The Hsp90 nucleotide sequences were translated into amino acid sequences by DAMBE 6.3.0.1 software [73]. Intra- and inter-population genetic distances were calculated using MEGA 7.0 [74]. Mean pairwise nucleotide distances were calculated using the Kimura 2-parameter correction model [75]. Mean pairwise amino acid distances were calculated using the Poisson model [76]. Multiple sequence alignments of all nucleotide and amino acid sequences were performed with CLUSTAL W implemented in BioEdit v.7.0.1 [77] and then manually modified in order to trim both ends. Alignments used for subsequent phylogenetic analyses included the following numbers of positions: 1743 (HSP90-Nuc), 386 (HSP90-Amino), 1162 (HSP90-Nuc12), 1806 (SSU-rDNA), and 2968 (SSU-HSPNuc12). Models for nucleotide datasets were selected under the Akaike information criterion (AIC) by MrModeltest [78]. GTR + I + G was the best-fitted model for datasets HSP90-Nuc and SSU-rDNA. GTR + G was the best-fitted model for datasets HSPNuc12, SSU-HSPNuc12, as well as first and second codon positions of Hsp90 nucleotide sequences. Blosum62 + I + G was the best-fitted model for the amino acid dataset (HSP90-Amino) selected by AIC as implemented in ProtTest 1.4 [79]. Bayesian inference (BI) analyses were performed with MrBayes 3.1.2 [80]. Markov chain Monte Carlo (MCMC) simulations were run with two sets of four chains for 1,000,000 generations with trees sampled every 100 generations. The first 2500 trees were discarded as burn-in. The remaining trees were retained to generate a consensus tree and to calculate the posterior probabilities (PP) of all branches using a majority-rule consensus approach. A maximum likelihood tree (ML) was constructed using online software RAxML-HPC2 on XSEDE (http://www.phylo.org/). The branches of the resulting tree were evaluated by the GTRGAMMA model of nucleotide substitution and the PROTGAMMA model of amino substitution. MEGA7.0 [74] was used to visualize tree topologies. Terminology and systematic classification follow Gao et al., (2016) [1] and Lynn (2008) [43].

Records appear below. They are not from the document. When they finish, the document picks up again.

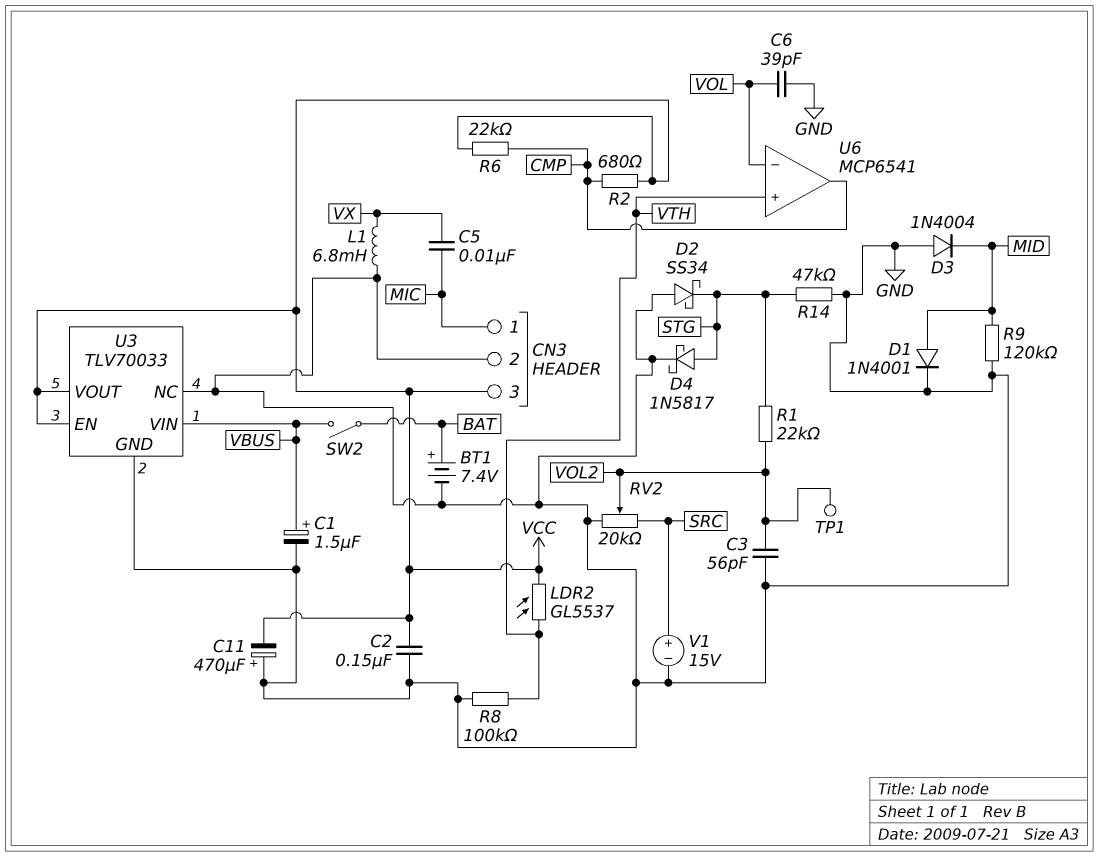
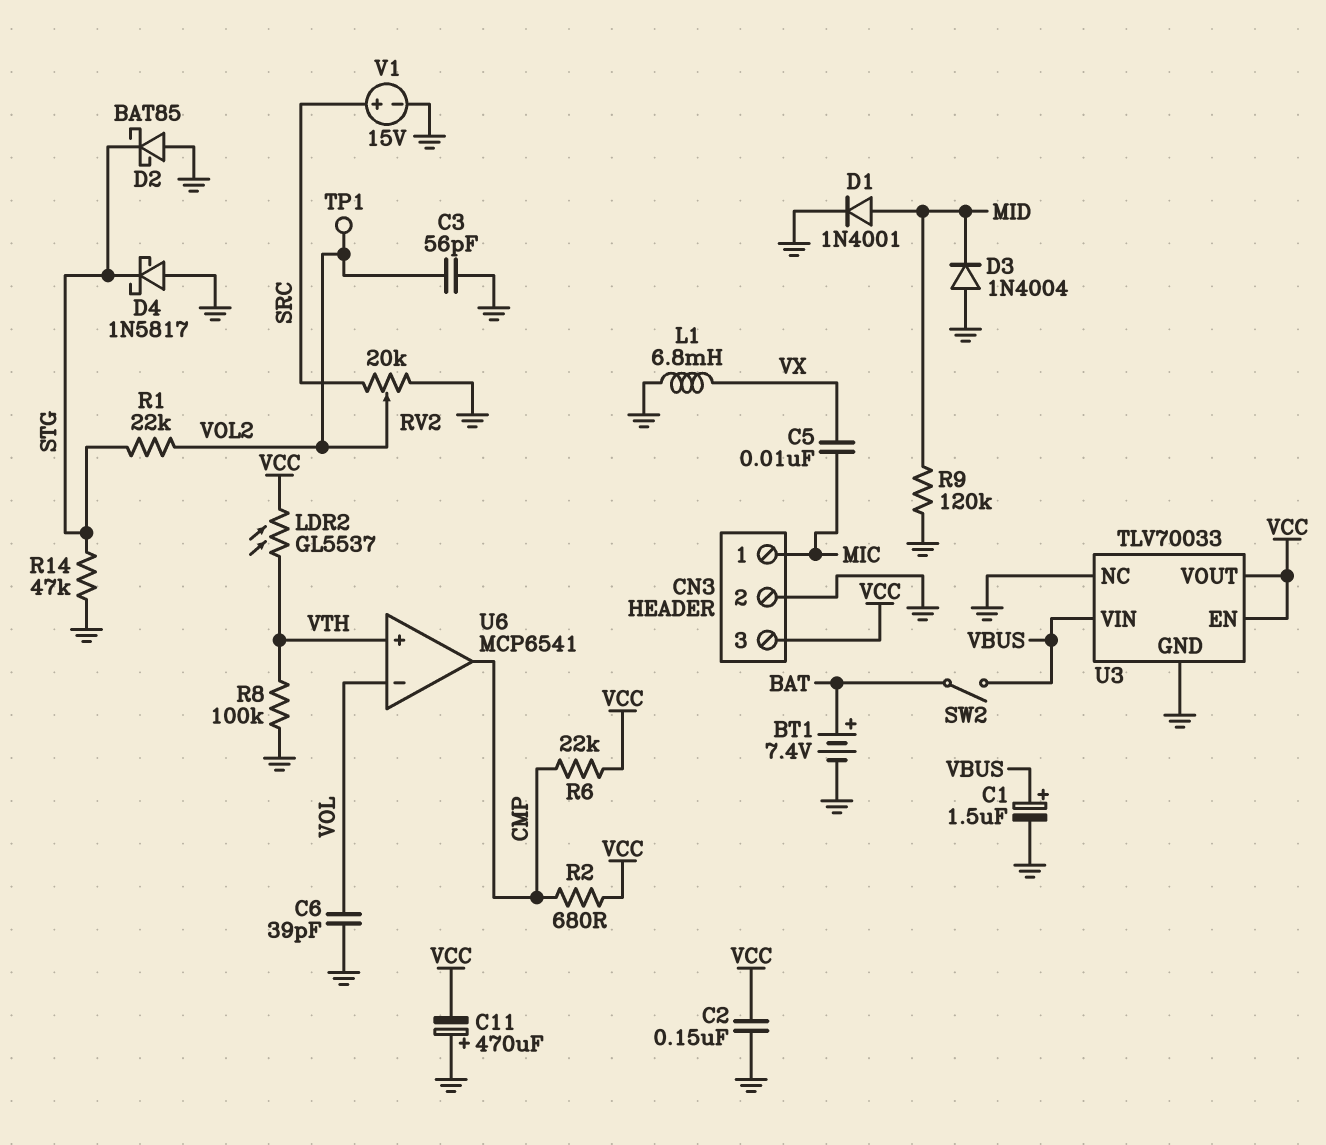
D2: schottky SS34 (A GND, K STG) -> schottky BAT85 (A GND, K STG)
D4: schottky 1N5817 (A STG, K GND) -> schottky 1N5817 (A GND, K STG)

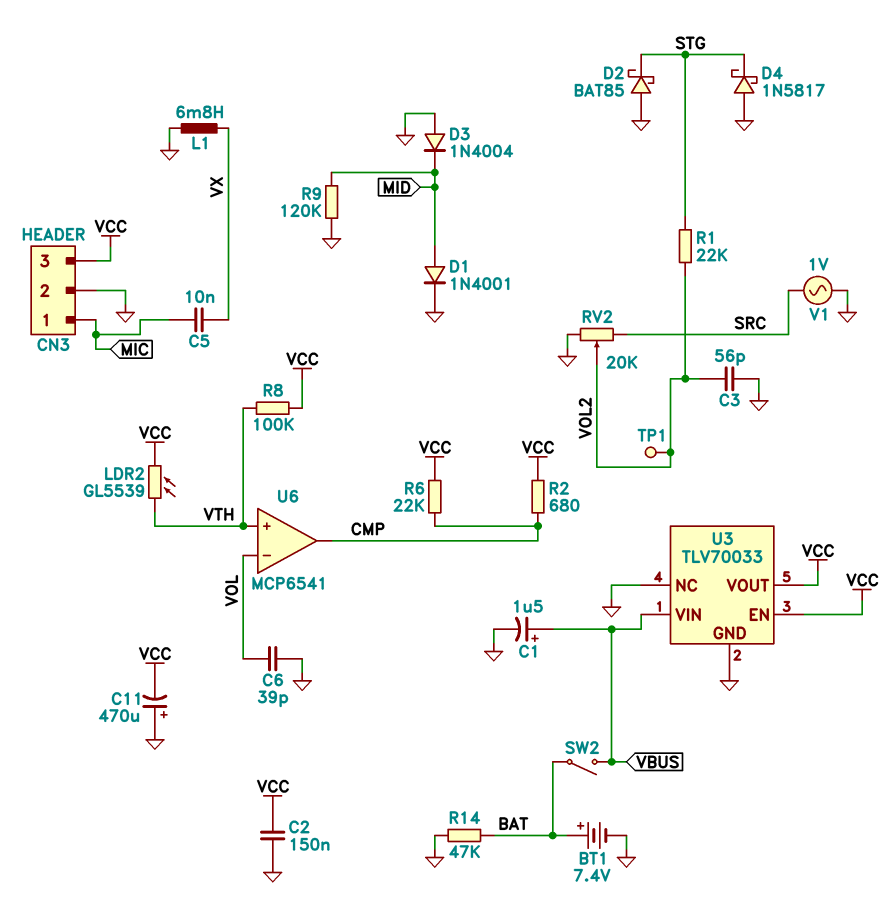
LDR2: GL5537 (VCC, VTH) -> GL5539 (VCC, VTH)
R8: 100k (GND, VTH) -> 100k (VCC, VTH)
R14: 47k (GND, STG) -> 47k (BAT, GND)
V1: 15V (plus SRC, minus GND) -> AC 1V (GND, SRC)

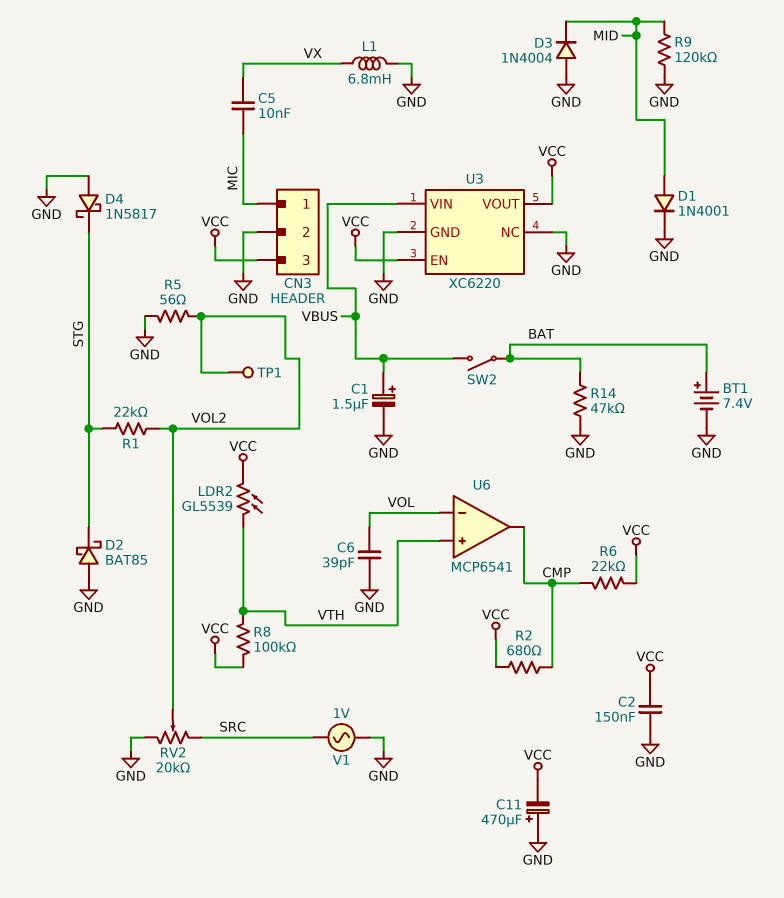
C3: 56pF (GND, VOL2) -> none
R5: none -> 56 (GND, VOL2)
U3: TLV70033 -> XC6220

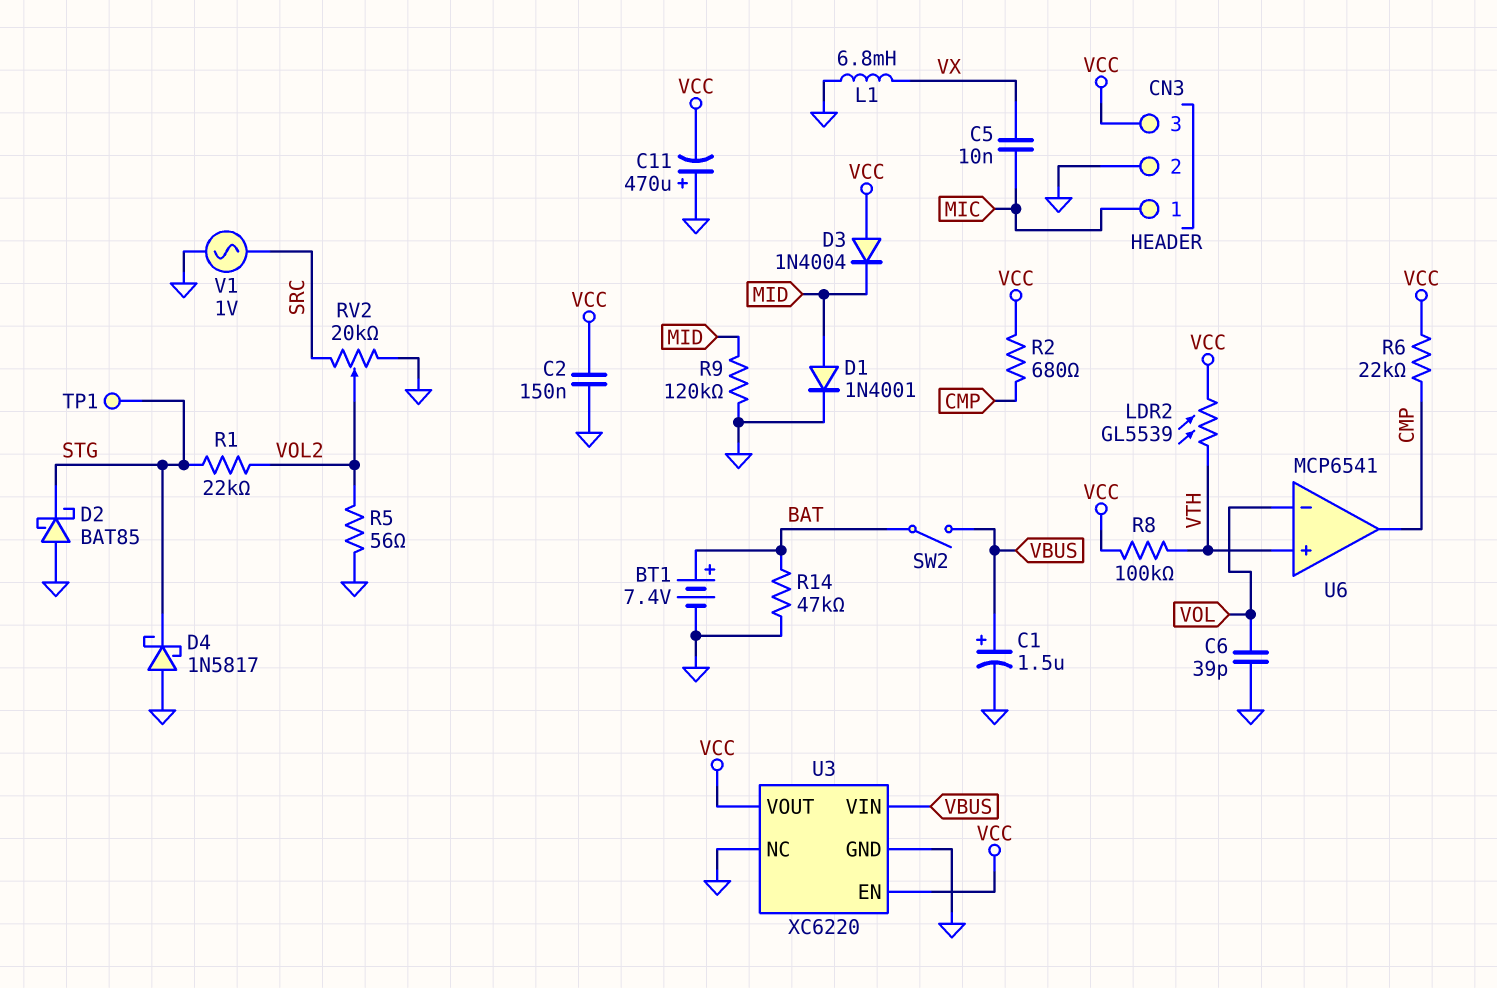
D3: diode 1N4004 (A GND, K MID) -> diode 1N4004 (A VCC, K MID)
TP1: test point (VOL2) -> test point (STG)

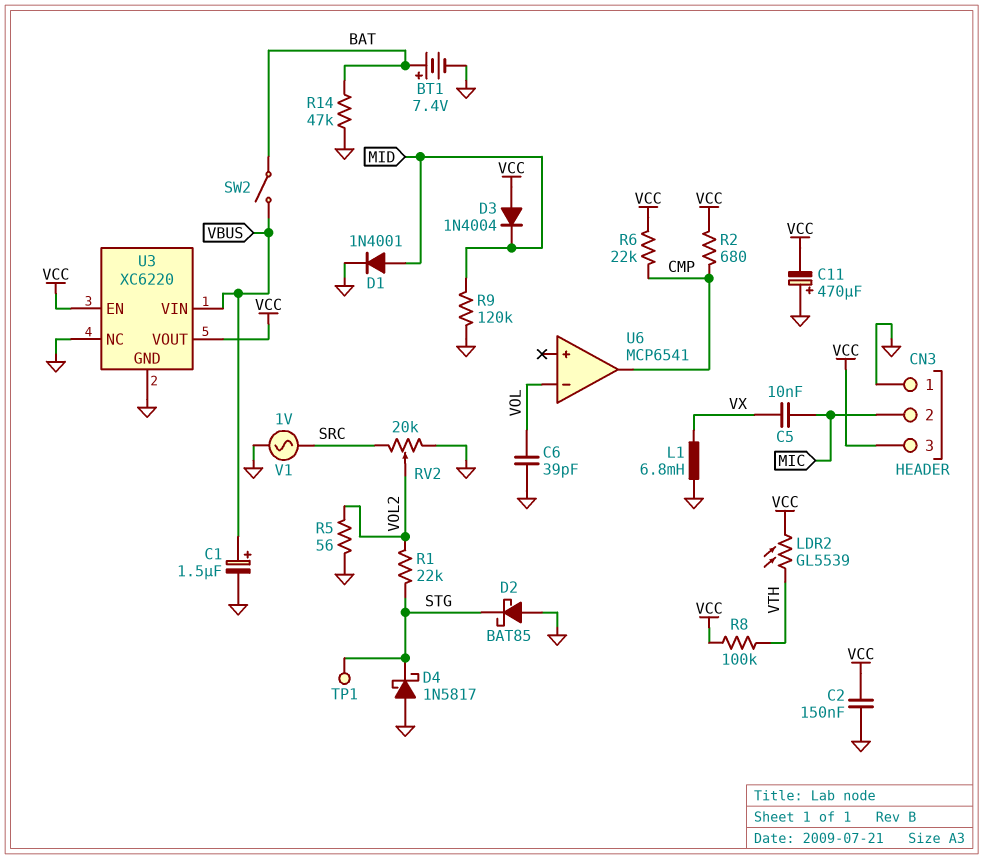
CN3 pin 1: MIC -> GND
CN3 pin 2: GND -> MIC
U6 pin in+: VTH -> none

Constrained ML trees of Oxytrichinae species and Urosoma species were generated based on HSP90-Nuc, HSP90-Nuc12, HSP90-Amino, SSU-rDNA and SSU-HSPNuc12 datasets by RAxML; the remaining taxa were unspecified. Resulting constrained topologies and the unconstrained ML topologies were calculated using PAUP* v.4.0 [81] and were analyzed with AU test [82] in CONSEL v0.1j [83].